In the wake of budget cuts, the town-sponsored ABC recycling program, launched in February 2008 was scrapped by the public works department due to a loss of seasonal personnel. Public works director Mike Vukelich said the town was charging the merchants 25 percent of the actual cost of the program. Merchants who were paying $1.50 per 20-gallon container per collection are now looking at spending $40 per 32-gallon container.

They were notified two weeks in advance of the program’s official end on June 30 just days away from the highest-volume weekend of the year leaving them to scramble for a new provider.

“It would have been nice to have had more notice,” said John Andrews, owner, South Beach Grill. “This was a pilot program for the town and it just wasn’t working out. We face hard fiscal facts and we move along.”

The town’s sanitation department left its recycling collection receptacles in place through the holiday weekend.

“It was kind of them to do that,” Andrews said.

His was one of four businesses – including the Blockade Runner Resort, Shell Island and Wrightsville Grill – that signed on with Clifton Cash of Green Coast Recycling to provide the new service.

“He was not the numbers black-and-white choice,” Andrews said. “He was the do-the-right-thing choice for a lot of the merchants on the beach.”

Andrews said other companies from whom he solicited bids were cheaper and offered a commingling solution – throwing all recyclables into one container.

“Which oftentimes means they don’t recycle in the truest form,” Andrews said. “Clifton was the best choice for the merchants on the beach given his environmental commitment.”

The request for proposal, drafted by Andrews and Jason St. Clair, sales manager of the Blockade Runner Resort, with input shared during last month’s Wrightsville Beach Merchants Association (WBMA) meeting, asked the new provider to install, maintain and service remote recycling stations at public beach accesses and to co-sponsor WBMA and Surfrider-sponsored beach sweeps.

“We thought now was the best time of any to address the litter issue,” Andrews said.

The WBMA members are also working jointly to identify new providers of carry-out containers, pricing vegetable and hemp-based to-go ware and reusable bags. The problem, Andrews said is that the costs are prohibitive, sometimes four and five times the amount paid per item.Taking the lead from Keith Norris from Vito’s Pizzeria, Andrews said, they were negotiating with a nationwide company, trying to get as many customers on board to lower the cost and looking for alternatives to the single-use plastic bag.
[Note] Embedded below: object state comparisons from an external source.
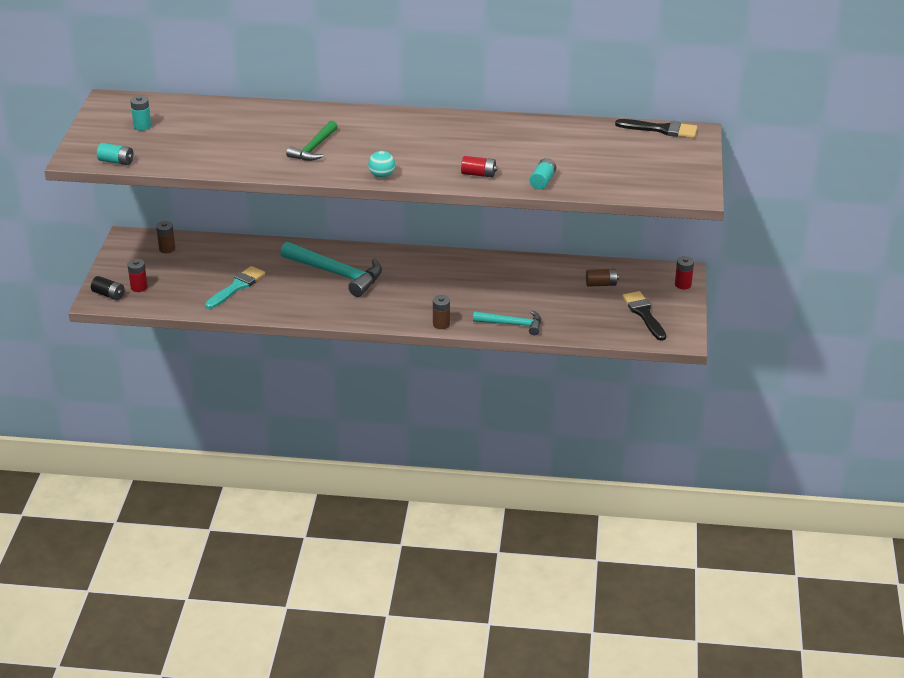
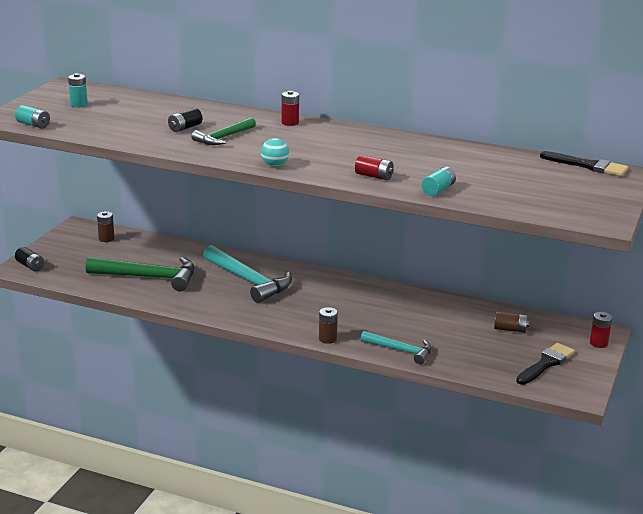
camera: 15 degrees right, 10 degrees down
(139, 287) = (61, 264): red battery -> red battery (290, 123)
(236, 287) = (149, 277): turquoise brush -> green hammer
(269, 141) = (185, 128): none -> black battery
(644, 314) = (546, 364): black brush -> black brush turned 45 degrees clockwise

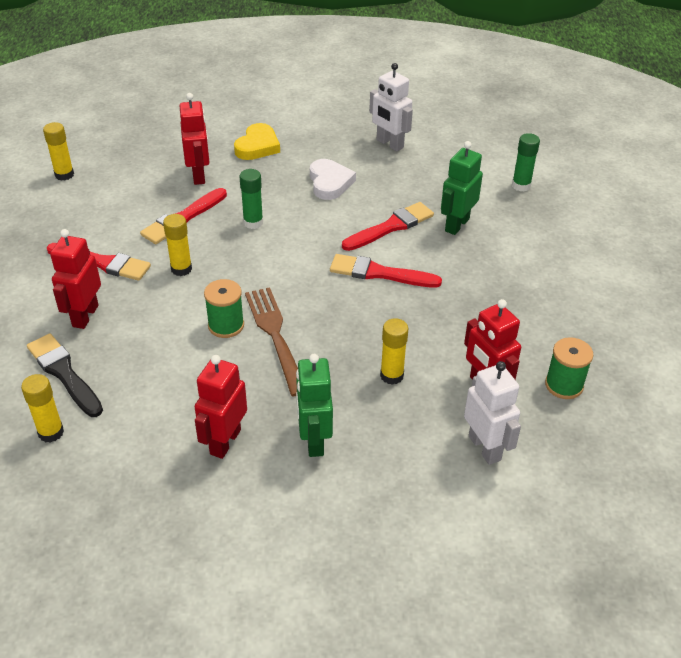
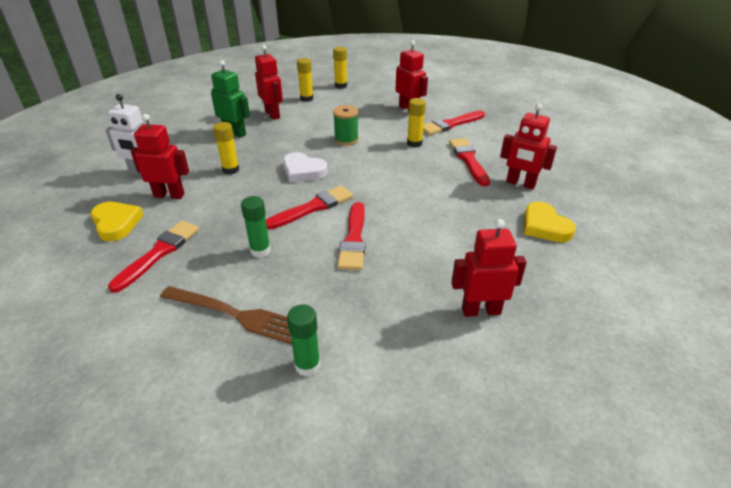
camera: 130 degrees right, 5 degrees down
(64, 175) = (568, 138): yellow glue stick -> yellow glue stick (306, 99)
(64, 373) = (373, 96): black brush -> none
(253, 222) = (433, 183): green glue stick -> green glue stick (260, 250)
(275, 336) = (316, 150): brown fork -> brown fork (236, 315)
(329, 183) = (448, 238): white heart -> white heart (303, 171)
(389, 144) = (481, 310): white robot -> red robot
(456, 225) = (311, 276): green robot -> none
(548, 322) = (159, 253): none -> red brush
(564, 385) = (116, 223): green spool -> yellow heart

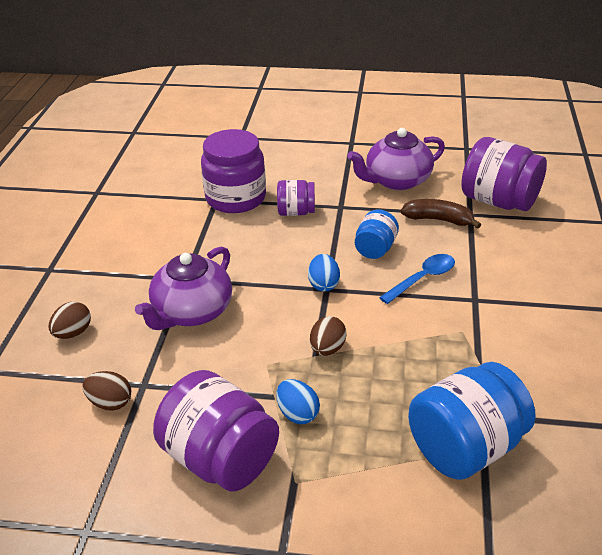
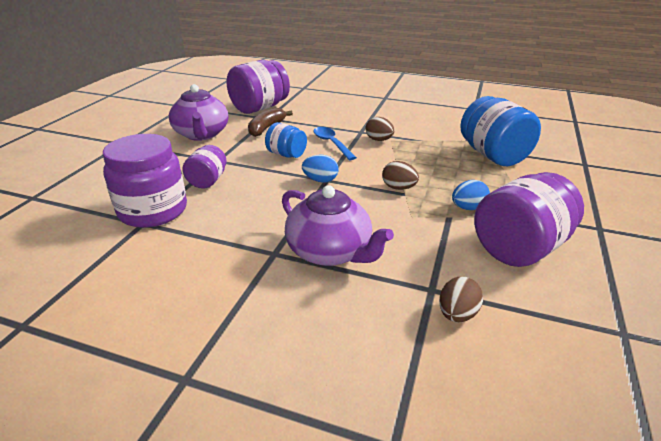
camera: 80 degrees left, 5 degrees down
(73, 333) = (336, 348): brown egg -> brown egg (379, 140)

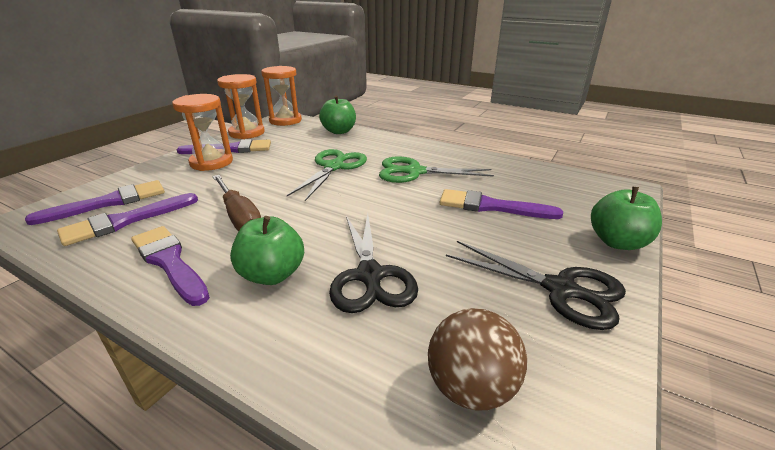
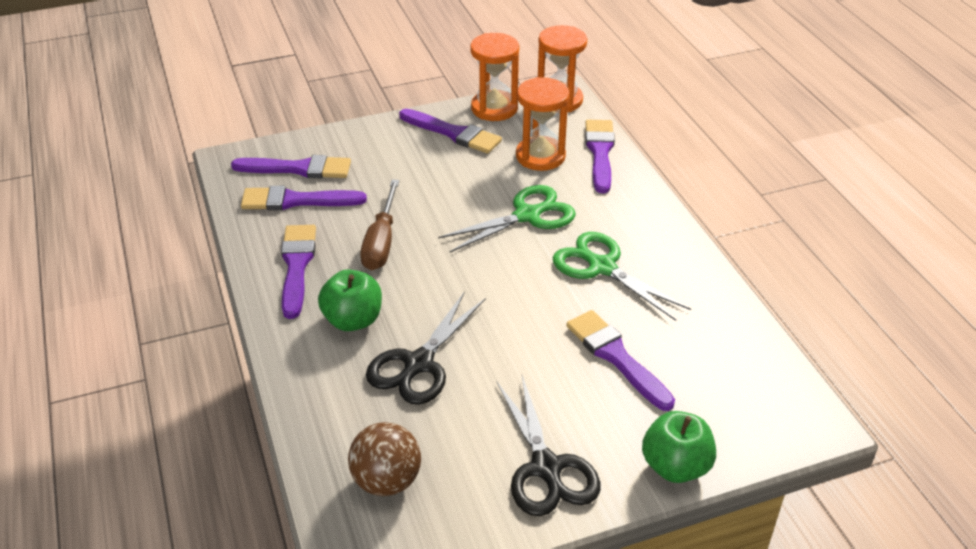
camera: 40 degrees right, 10 degrees up
(211, 162) = (418, 148): orange hourglass -> orange hourglass (540, 156)
(339, 131) = (600, 152): green apple -> purple brush

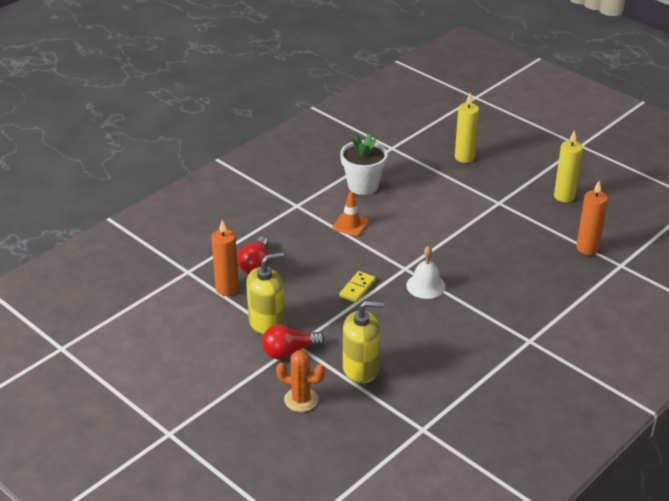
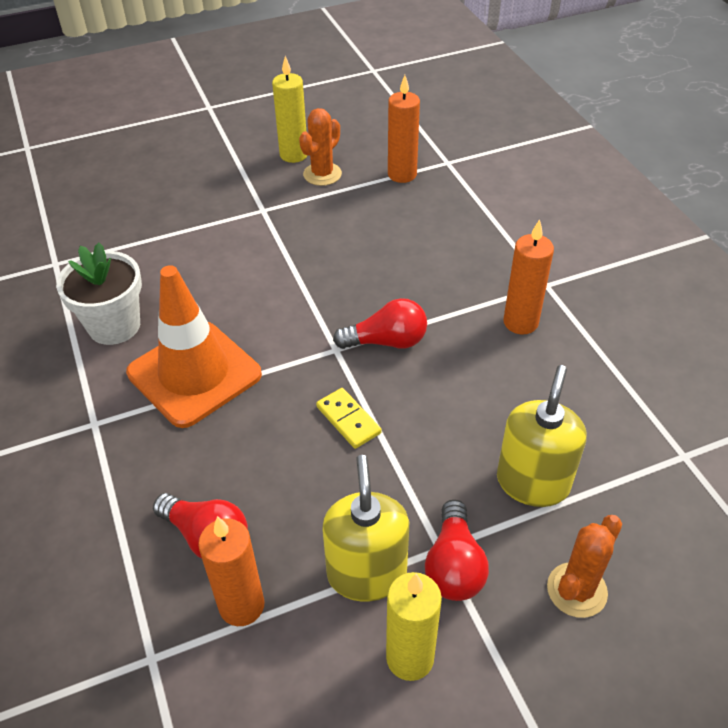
camera: 65 degrees left, 10 degrees up
(350, 224) = (194, 374): orange traffic cone -> orange traffic cone, size x2.07
(425, 285) = (386, 341): white bell -> red light bulb
(464, 157) = (144, 204): yellow candle -> yellow candle (410, 658)
(484, 336) = (520, 322): none -> orange candle
(555, 214) = (322, 174): none -> orange cactus

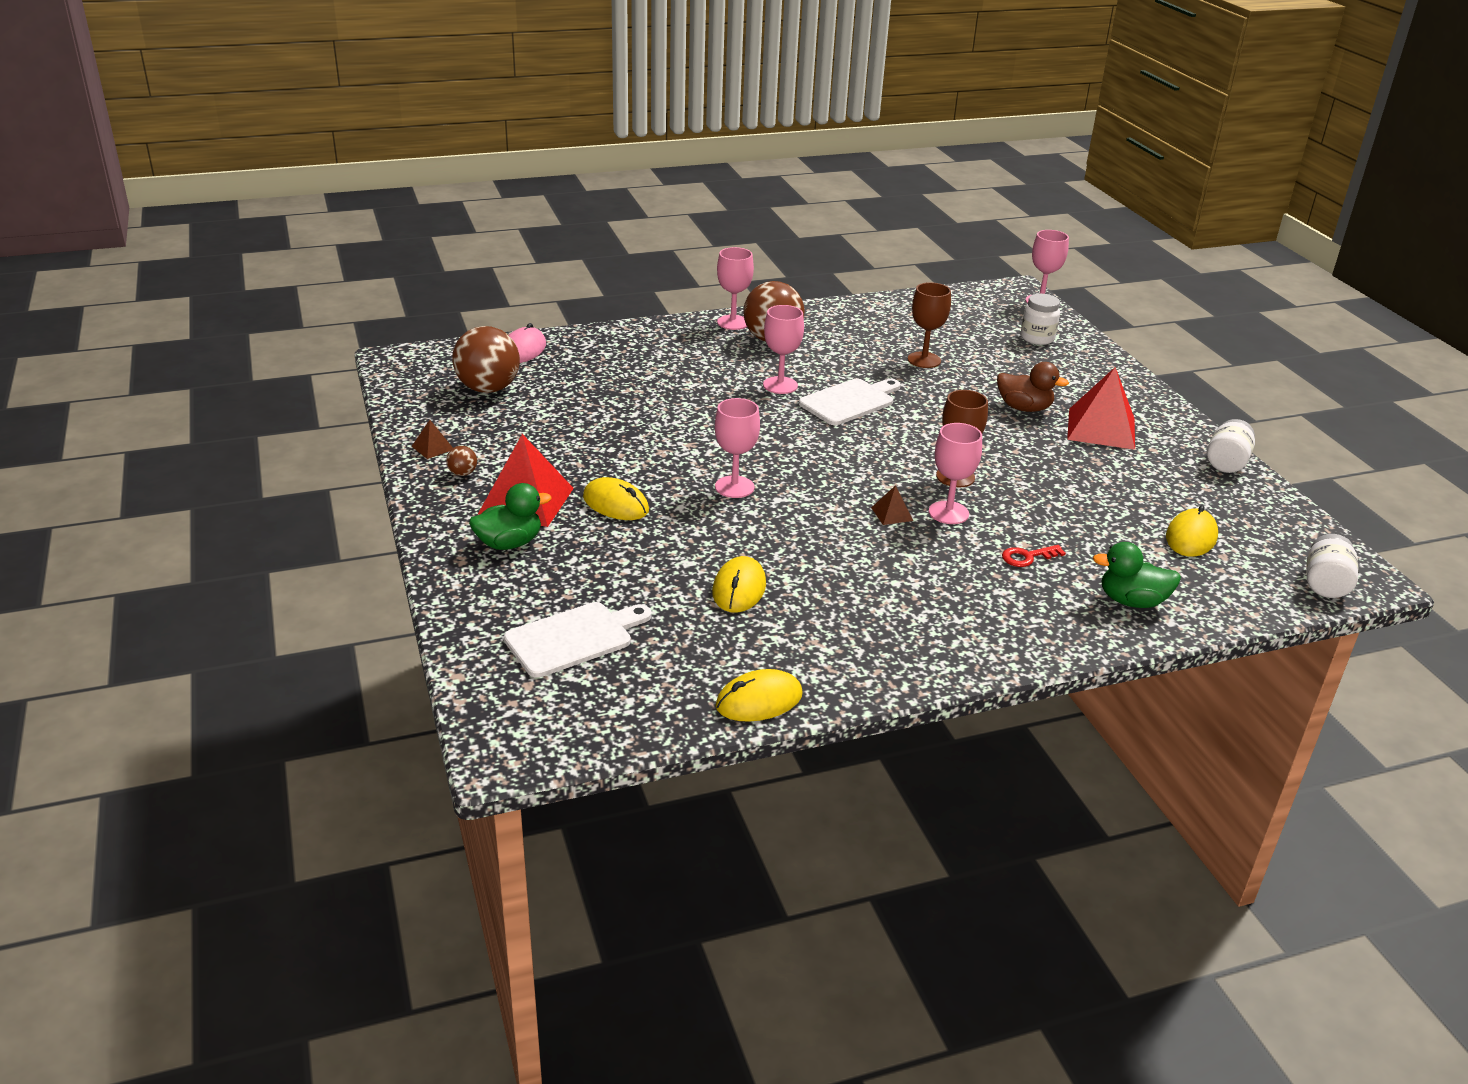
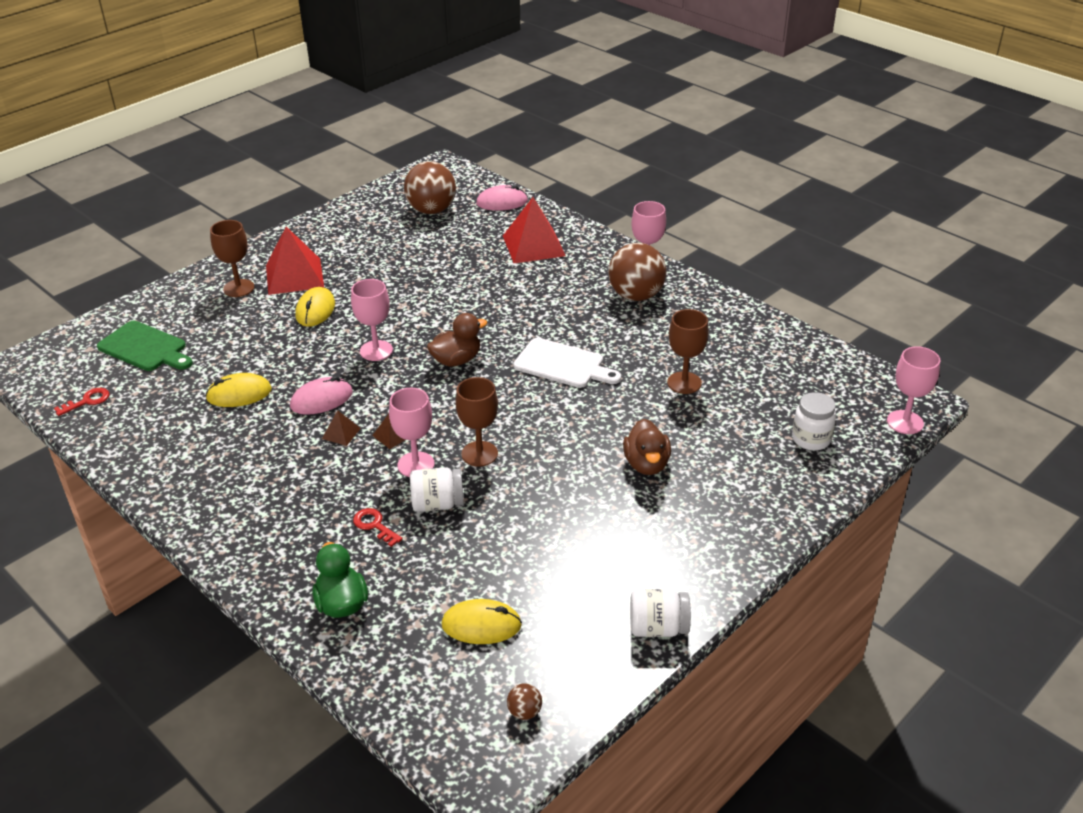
camera: 65 degrees right, 5 degrees up
(432, 447) = (335, 220): brown pyramid -> brown pyramid (341, 433)
(462, 473) = (311, 242): brown ball -> brown ball (524, 712)
(509, 543) = (239, 288): green duck -> brown goblet
(574, 638) = (145, 348): white cutting board -> green cutting board
(653, 705) = (87, 401): none -> red key
(759, 700) = (110, 442): yellow mouse -> none
(780, 385) = (557, 323): pink goblet -> none
(794, 449) = (456, 360): none -> brown duck
(795, 539) = (321, 399): none -> pink mouse
(1101, 428) = (651, 523): red pyramid -> red pyramid (533, 245)
(1325, 584) = (457, 741): white jar -> white jar (437, 504)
Andrews serves on the Wilmington/Cape Fear Coast Convention and Visitors Bureau and St. Clair on the board of the Wrightsville Beach Chamber of Commerce. Both serve on the town’s Tourism and Development Authority Marketing Committee and hope to see the merchants’ recycling efforts morph into a social networking awareness and education program.

Cash, who has other accounts within the town limits said that his operation separates glass from aluminum, paper and cardboard but the merchants must adhere to several guidelines to insure the cleanliness of the recycling operation. Bins may not be overfilled, lids must fit snugly and more than minimal contamination of the container contents is prohibited. If water does seep into the container from negligence, then his crew will dump the byproduct into the restaurant’s grey water collection tank to avoid toxic stormwater runoff.

The recycling of glass containers for North Carolina ABC permit holders became a state-wide mandate on Jan. 1, 2008. The disposal of aluminum cans into the landfill was prohibited July 1, 1994, and the disposal of rigid plastics is coming Oct. 1.